> _Exercise details_
Restating the data word for word is all that is required.

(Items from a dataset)

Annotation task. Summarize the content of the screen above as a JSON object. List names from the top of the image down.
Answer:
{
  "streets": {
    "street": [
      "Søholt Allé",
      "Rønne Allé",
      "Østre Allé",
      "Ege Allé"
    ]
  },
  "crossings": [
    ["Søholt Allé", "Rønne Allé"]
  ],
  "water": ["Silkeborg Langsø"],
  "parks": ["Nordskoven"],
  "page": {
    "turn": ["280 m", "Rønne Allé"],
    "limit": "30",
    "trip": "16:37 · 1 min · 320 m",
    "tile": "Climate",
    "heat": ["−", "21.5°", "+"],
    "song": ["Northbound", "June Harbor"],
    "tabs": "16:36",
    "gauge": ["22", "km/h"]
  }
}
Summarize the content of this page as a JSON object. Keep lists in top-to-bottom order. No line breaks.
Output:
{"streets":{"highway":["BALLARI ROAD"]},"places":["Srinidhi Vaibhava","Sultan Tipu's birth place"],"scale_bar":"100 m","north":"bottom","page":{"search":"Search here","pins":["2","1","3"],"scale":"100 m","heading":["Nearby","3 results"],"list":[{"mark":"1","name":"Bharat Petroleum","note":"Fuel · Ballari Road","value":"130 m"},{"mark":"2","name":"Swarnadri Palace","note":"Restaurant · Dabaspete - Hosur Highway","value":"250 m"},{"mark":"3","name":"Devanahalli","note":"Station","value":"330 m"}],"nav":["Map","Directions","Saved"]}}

> _Response_
Annotation task. Summarize the content of the screen above as a JSON object. List names from the top of the image down.
Answer:
{
  "streets": {
    "street": [
      "Søholt Allé",
      "Rønne Allé",
      "Østre Allé",
      "Ege Allé"
    ]
  },
  "crossings": [
    ["Søholt Allé", "Rønne Allé"]
  ],
  "water": ["Silkeborg Langsø"],
  "parks": ["Nordskoven"],
  "page": {
    "turn": ["280 m", "Rønne Allé"],
    "limit": "30",
    "trip": "16:37 · 1 min · 320 m",
    "tile": "Climate",
    "heat": ["−", "21.5°", "+"],
    "song": ["Northbound", "June Harbor"],
    "tabs": "16:36",
    "gauge": ["22", "km/h"]
  }
}
Summarize the content of this page as a JSON object. Keep lists in top-to-bottom order. No line breaks.
Output:
{"streets":{"highway":["BALLARI ROAD"]},"places":["Srinidhi Vaibhava","Sultan Tipu's birth place"],"scale_bar":"100 m","north":"bottom","page":{"search":"Search here","pins":["2","1","3"],"scale":"100 m","heading":["Nearby","3 results"],"list":[{"mark":"1","name":"Bharat Petroleum","note":"Fuel · Ballari Road","value":"130 m"},{"mark":"2","name":"Swarnadri Palace","note":"Restaurant · Dabaspete - Hosur Highway","value":"250 m"},{"mark":"3","name":"Devanahalli","note":"Station","value":"330 m"}],"nav":["Map","Directions","Saved"]}}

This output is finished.